> **Job item**
Recast the lines from the one containing "in high-traffic areas." through the one containing "statistically robust conclusion.", inclusive, as a Markdown table with the columns "Row" and "Line text", omitting any blank lines.

══════════════════════════════

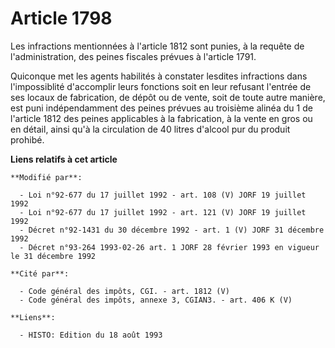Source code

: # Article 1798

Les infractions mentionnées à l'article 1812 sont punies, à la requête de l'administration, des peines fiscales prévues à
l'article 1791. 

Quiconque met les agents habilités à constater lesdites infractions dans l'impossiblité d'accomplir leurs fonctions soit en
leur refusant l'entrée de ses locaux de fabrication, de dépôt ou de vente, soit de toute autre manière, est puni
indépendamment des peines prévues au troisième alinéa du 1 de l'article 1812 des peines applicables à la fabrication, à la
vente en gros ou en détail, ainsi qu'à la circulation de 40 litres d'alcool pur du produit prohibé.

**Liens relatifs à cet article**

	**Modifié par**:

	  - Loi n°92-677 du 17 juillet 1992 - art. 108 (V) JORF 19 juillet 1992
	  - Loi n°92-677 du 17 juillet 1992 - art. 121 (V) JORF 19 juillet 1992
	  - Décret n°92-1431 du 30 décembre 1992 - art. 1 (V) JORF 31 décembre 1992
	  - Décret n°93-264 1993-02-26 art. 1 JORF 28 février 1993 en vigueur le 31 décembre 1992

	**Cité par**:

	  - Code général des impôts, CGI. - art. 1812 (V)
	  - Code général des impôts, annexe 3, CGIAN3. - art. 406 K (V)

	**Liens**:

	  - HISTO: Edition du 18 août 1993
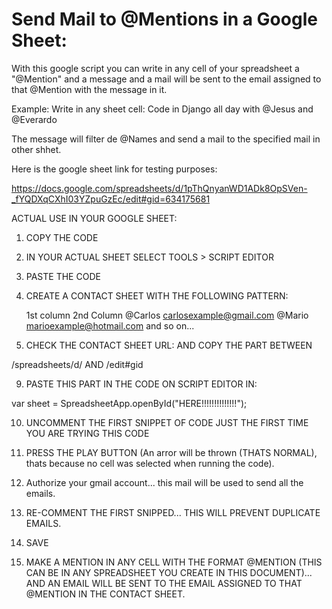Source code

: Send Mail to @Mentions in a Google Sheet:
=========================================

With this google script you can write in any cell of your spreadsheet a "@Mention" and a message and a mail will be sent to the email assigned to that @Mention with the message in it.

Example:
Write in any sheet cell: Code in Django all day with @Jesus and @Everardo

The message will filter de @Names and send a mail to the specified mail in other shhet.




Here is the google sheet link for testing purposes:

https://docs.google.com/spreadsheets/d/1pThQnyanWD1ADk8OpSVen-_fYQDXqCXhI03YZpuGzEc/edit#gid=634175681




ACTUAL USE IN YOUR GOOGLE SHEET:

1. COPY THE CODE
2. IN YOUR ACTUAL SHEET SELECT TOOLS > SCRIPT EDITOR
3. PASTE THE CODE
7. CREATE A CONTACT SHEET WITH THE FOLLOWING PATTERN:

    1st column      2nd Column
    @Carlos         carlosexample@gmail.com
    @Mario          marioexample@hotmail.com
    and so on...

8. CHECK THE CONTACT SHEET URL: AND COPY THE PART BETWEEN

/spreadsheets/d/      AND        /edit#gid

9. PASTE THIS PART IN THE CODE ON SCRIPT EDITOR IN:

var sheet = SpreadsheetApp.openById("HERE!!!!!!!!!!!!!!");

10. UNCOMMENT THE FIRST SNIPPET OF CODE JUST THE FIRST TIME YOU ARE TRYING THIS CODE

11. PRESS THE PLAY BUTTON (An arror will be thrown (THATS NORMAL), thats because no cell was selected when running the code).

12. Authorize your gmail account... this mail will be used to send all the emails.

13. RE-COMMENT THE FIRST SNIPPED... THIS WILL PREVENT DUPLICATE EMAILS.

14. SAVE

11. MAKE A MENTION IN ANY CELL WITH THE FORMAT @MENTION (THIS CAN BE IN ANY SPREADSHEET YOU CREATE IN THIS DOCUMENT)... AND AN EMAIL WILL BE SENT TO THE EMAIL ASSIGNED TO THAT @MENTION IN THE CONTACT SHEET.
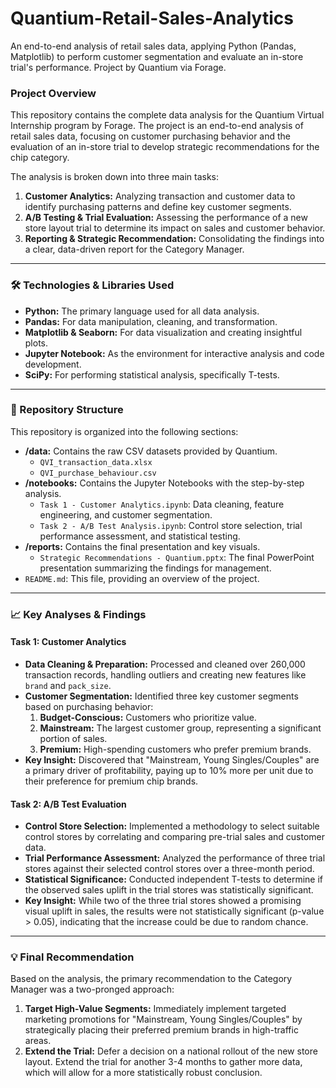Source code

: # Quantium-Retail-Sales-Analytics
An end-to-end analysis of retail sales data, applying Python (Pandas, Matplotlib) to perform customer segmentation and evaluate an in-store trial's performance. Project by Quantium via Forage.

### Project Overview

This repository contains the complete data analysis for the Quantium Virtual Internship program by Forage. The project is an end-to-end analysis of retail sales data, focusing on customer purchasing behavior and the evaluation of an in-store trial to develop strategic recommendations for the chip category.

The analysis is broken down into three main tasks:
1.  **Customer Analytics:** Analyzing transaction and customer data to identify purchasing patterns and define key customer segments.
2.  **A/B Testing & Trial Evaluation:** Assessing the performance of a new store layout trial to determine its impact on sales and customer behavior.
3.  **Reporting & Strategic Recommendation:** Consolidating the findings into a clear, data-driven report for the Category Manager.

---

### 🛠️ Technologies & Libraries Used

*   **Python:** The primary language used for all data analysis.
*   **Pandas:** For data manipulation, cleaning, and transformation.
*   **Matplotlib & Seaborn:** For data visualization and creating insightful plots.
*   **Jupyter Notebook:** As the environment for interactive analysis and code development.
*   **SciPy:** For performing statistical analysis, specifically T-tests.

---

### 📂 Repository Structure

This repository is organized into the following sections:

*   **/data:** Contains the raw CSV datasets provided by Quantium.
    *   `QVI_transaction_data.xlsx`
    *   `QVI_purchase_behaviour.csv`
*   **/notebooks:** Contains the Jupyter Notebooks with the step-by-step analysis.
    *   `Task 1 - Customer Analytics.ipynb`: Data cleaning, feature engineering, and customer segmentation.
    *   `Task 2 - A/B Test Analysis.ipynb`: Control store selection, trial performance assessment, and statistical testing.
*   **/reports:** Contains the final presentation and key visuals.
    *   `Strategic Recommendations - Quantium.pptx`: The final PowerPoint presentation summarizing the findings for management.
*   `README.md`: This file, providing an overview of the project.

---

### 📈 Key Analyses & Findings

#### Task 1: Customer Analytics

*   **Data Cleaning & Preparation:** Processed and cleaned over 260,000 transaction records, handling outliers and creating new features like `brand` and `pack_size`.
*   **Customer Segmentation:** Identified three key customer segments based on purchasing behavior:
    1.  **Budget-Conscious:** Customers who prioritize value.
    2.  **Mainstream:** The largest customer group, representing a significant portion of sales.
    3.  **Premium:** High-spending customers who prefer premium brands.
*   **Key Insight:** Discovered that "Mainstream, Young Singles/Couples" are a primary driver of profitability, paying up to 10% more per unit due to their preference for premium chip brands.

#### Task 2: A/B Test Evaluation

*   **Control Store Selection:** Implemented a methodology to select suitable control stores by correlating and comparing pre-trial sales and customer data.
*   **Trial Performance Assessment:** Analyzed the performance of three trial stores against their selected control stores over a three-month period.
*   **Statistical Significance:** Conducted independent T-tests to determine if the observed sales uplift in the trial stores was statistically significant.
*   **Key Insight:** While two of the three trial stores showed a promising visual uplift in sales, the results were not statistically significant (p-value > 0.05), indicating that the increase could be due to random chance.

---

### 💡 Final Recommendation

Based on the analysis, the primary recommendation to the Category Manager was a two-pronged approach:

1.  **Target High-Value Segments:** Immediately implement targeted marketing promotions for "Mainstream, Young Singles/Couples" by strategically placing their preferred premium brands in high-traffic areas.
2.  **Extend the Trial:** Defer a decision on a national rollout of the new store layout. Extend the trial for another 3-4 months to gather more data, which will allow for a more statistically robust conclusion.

══════════════════════════════

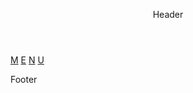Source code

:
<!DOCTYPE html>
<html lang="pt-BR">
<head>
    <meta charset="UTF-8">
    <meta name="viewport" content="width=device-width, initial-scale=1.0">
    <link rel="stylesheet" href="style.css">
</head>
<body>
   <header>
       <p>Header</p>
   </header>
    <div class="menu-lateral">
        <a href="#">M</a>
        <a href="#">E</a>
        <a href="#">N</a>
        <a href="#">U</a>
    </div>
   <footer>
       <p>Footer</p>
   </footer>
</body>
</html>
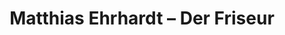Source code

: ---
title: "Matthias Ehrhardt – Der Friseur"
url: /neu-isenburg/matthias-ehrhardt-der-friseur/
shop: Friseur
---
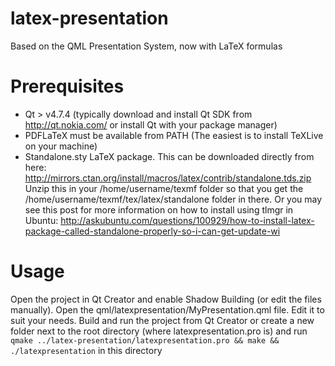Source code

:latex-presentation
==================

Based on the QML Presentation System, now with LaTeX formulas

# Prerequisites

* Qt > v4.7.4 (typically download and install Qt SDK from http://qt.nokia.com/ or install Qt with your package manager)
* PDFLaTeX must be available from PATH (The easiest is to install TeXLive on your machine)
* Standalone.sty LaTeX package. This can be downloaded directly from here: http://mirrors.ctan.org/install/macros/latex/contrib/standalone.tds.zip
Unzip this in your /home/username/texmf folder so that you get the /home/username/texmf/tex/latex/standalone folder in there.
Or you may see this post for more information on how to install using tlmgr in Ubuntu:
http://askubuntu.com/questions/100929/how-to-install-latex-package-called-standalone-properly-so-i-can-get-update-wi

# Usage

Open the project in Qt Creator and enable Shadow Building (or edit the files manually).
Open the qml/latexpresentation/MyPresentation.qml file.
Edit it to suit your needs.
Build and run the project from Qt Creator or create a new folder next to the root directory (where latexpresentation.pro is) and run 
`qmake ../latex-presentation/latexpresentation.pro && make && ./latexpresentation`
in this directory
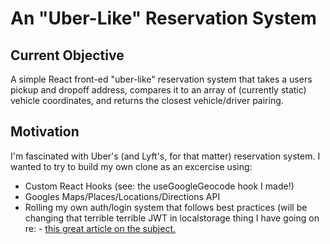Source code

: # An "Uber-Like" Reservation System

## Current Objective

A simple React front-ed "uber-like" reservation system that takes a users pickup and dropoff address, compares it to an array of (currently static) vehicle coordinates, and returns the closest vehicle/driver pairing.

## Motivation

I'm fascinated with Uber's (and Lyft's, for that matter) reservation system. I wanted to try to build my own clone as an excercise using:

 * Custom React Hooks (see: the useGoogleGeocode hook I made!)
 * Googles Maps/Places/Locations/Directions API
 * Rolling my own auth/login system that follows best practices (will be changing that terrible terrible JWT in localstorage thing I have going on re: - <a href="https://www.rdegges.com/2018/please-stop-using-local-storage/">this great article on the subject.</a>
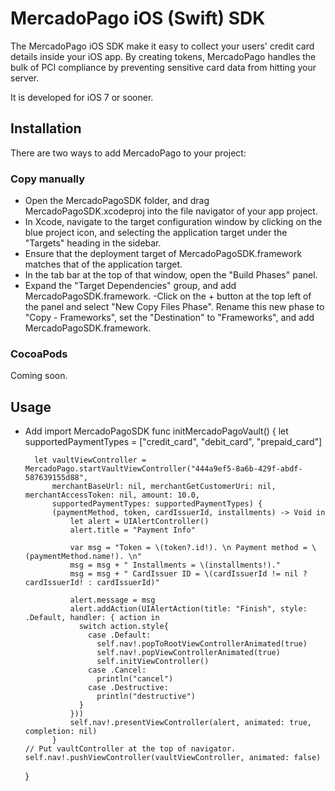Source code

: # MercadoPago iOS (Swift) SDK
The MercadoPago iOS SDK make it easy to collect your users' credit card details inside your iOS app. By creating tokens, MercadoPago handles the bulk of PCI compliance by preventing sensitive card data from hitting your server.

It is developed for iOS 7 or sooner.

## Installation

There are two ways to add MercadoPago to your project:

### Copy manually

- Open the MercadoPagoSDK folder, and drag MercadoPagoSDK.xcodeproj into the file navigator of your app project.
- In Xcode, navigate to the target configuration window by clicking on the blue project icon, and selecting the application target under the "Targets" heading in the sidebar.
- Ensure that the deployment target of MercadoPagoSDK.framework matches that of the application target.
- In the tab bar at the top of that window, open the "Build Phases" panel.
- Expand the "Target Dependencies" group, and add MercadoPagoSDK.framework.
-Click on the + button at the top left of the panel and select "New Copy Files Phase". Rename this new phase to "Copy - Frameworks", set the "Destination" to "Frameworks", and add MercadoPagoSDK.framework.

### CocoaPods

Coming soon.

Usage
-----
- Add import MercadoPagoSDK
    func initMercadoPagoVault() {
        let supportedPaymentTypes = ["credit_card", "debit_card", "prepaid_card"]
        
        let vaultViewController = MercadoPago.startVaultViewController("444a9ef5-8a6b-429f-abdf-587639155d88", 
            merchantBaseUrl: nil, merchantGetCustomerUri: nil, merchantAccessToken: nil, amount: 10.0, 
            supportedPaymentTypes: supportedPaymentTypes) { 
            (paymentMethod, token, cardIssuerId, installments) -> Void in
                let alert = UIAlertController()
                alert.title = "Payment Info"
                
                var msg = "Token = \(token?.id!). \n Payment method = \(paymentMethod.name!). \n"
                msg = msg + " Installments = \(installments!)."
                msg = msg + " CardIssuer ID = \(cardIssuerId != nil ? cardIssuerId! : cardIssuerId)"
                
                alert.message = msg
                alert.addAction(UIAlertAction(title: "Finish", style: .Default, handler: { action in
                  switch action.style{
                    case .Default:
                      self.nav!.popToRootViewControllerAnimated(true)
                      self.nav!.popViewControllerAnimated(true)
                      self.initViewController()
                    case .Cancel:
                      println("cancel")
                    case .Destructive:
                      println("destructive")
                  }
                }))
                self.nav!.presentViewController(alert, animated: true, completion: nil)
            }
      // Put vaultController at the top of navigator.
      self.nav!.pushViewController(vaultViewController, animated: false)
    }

══════════════════════════════

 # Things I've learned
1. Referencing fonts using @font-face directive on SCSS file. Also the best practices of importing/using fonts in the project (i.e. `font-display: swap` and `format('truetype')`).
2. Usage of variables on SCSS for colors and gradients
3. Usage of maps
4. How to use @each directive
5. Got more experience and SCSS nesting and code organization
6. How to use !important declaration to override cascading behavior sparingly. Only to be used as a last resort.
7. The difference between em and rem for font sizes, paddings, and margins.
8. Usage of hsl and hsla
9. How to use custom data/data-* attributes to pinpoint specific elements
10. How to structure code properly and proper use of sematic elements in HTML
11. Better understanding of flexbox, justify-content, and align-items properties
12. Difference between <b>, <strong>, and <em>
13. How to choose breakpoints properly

══════════════════════════════

> **Answer to the exercise**
| Row | Line text |
|---|---|
| 1 | 1.  **Target High-Value Segments:** Immediately implement targeted marketing promotions for "Mainstream, Young Singles/Couples" by strategically placing their preferred premium brands in high-traffic areas. |
| 2 | 2.  **Extend the Trial:** Defer a decision on a national rollout of the new store layout. Extend the trial for another 3-4 months to gather more data, which will allow for a more statistically robust conclusion. |